I thought the camera did a fine job. The box pic look so good you could see the plume (I am a plume crackhead by the way) and I could smell a newly opened box of Montes.


----------



## One Lonely Smoker (Jan 21, 2005)

Oh, don't get me wrong, they are perfectly fine pics. He was just talking about being new to that camera, and his photos in this case are over-contrasted a bit by the flash. It's not like they're out of focus or anything.


----------



## Tristan (Jul 11, 2006)

Thanks for the pron! You just gave my day a boost and now I'll be walking funny!


----------



## riverdawg (Dec 4, 2006)

Those lumix cameras are very nice!! Great pics of them smokes too


----------



## Drew (Feb 6, 2007)

I used digital macro and it seemed to work well...I use a 7mp Canon point-shoot.


----------



## piperman (Sep 8, 2005)

Nice pics and WTG on the Cigars


----------



## Blueface (May 28, 2005)

n3uka said:


> Panasonic DMC-FX3
> 
> only a little 6 meg pocket digital
> i just picked it up on sale at costco.
> ...


Leica lens says it all.
That and Carl Zeiss are my favorites.


----------



## Stonato~ (Dec 22, 2006)

Juicy sticks. wow.
Those pics look great....Hey on the topic can you give me any pointers on taking close-ups? I try the macro mode with the flash off and when I get close they are always blurry...and I don't mean just the end result but actually in the window. Anyway, any help would be appreciated. Don't know anything about cameras. It's a Power Shot Canon SD30 5MP.


----------



## n3uka (Nov 13, 2006)

Stonato~ said:


> Juicy sticks. wow.
> Those pics look great....Hey on the topic can you give me any pointers on taking close-ups? I try the macro mode with the flash off and when I get close they are always blurry...and I don't mean just the end result but actually in the window. Anyway, any help would be appreciated. Don't know anything about cameras. It's a Power Shot Canon SD30 5MP.
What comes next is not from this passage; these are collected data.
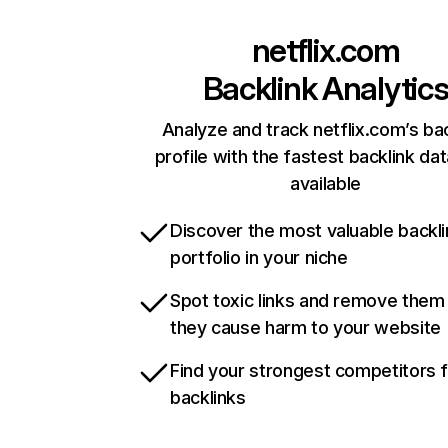
netflix.com
Backlink Analytic
Analyze and track netflix.com’s ba
profile with the fastest backlink da
available
Discover the most valuable backli
portfolio in your niche
Spot toxic links and remove them
they cause harm to your website
Find your strongest competitors 
backlinks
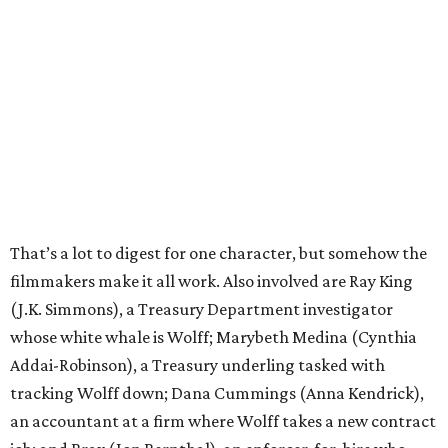
That’s a lot to digest for one character, but somehow the
filmmakers make it all work. Also involved are Ray King
(J.K. Simmons), a Treasury Department investigator
whose white whale is Wolff; Marybeth Medina (Cynthia
Addai-Robinson), a Treasury underling tasked with
tracking Wolff down; Dana Cummings (Anna Kendrick),
an accountant at a firm where Wolff takes a new contract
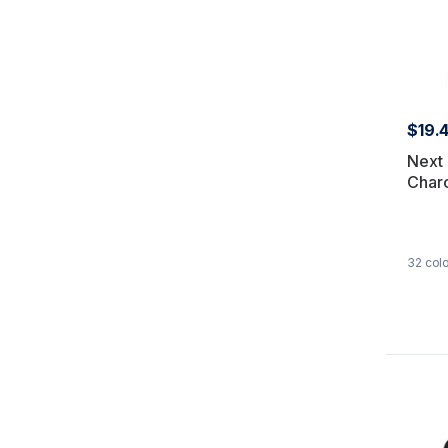
$19.
Next 
Char
32
colo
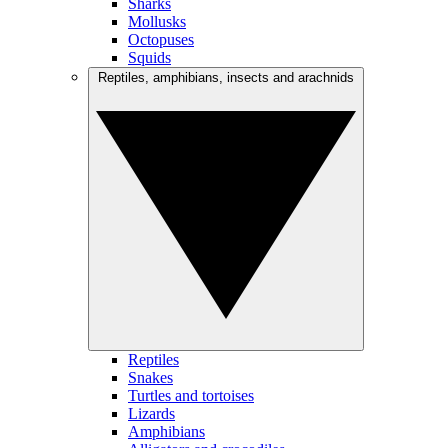
Sharks
Mollusks
Octopuses
Squids
Reptiles, amphibians, insects and arachnids
Reptiles
Snakes
Turtles and tortoises
Lizards
Amphibians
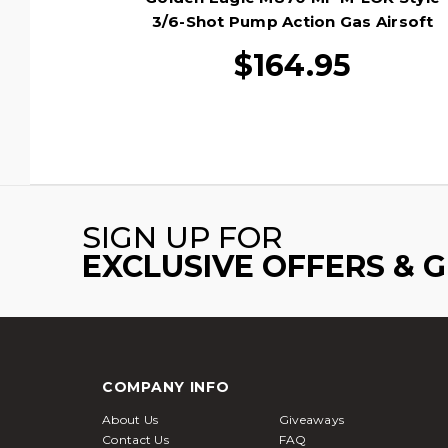
3/6-Shot Pump Action Gas Airsoft
Shotgun, Tan/Black
$164.95
SIGN UP FOR
EXCLUSIVE OFFERS & 
COMPANY INFO
About Us
Giveaways
Contact Us
FAQ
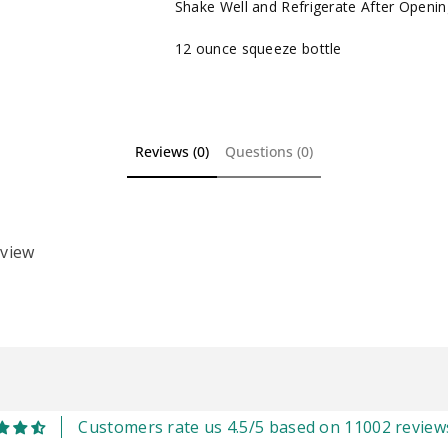
Shake Well and Refrigerate After Openin
12 ounce squeeze bottle
Reviews (0)
Questions (0)
eview
Customers rate us 4.5/5 based on 11002 review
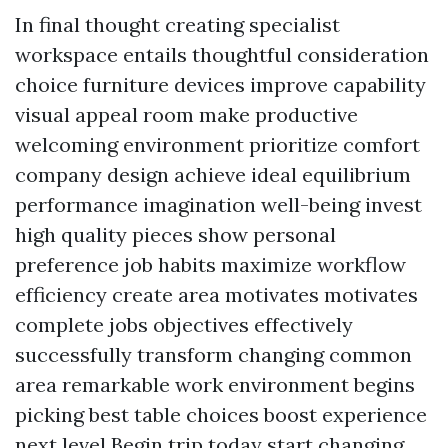
In final thought creating specialist
workspace entails thoughtful consideration
choice furniture devices improve capability
visual appeal room make productive
welcoming environment prioritize comfort
company design achieve ideal equilibrium
performance imagination well-being invest
high quality pieces show personal
preference job habits maximize workflow
efficiency create area motivates motivates
complete jobs objectives effectively
successfully transform changing common
area remarkable work environment begins
picking best table choices boost experience
next level Begin trip today start changing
Look at the book or check online for that camera. They have a minimum distance that you need to be from the object you are shooting. Try pulling back untill the pic looks clear to you. You can always zoom in to get a tighter shot.


----------



## Blueface (May 28, 2005)

BTW, what are the sticks?
Are those Monte 4's and Por Larranag PCs?


----------



## DragonMan (Dec 29, 2006)

Nice pictures and even nicer cigars! :ss


----------



## n3uka (Nov 13, 2006)

Blueface said:


> BTW, what are the sticks?
> Are those Monte 4's and Por Larranag PCs?


bingo, here is the original post
link

Can't say you don't know your cigars :ss


----------



## luckybandit (Jul 9, 2006)

great pics mind if i use some for wallpaper!


----------



## n3uka (Nov 13, 2006)

luckybandit said:


> great pics mind if i use some for wallpaper!


nope, enjoy


----------



## Stonato~ (Dec 22, 2006)

n3uka said:


> Look at the book or check online for that camera. They have a minimum distance that you need to be from the object you are shooting. Try pulling back untill the pic looks clear to you. You can always zoom in to get a tighter shot.


Now that makes sense. Thanks for the easy fix. Gotta post my new babies.


----------



## Old Sailor (Jul 27, 2006)

Sweet, now I gotta whip the :dr off my keyboard.


----------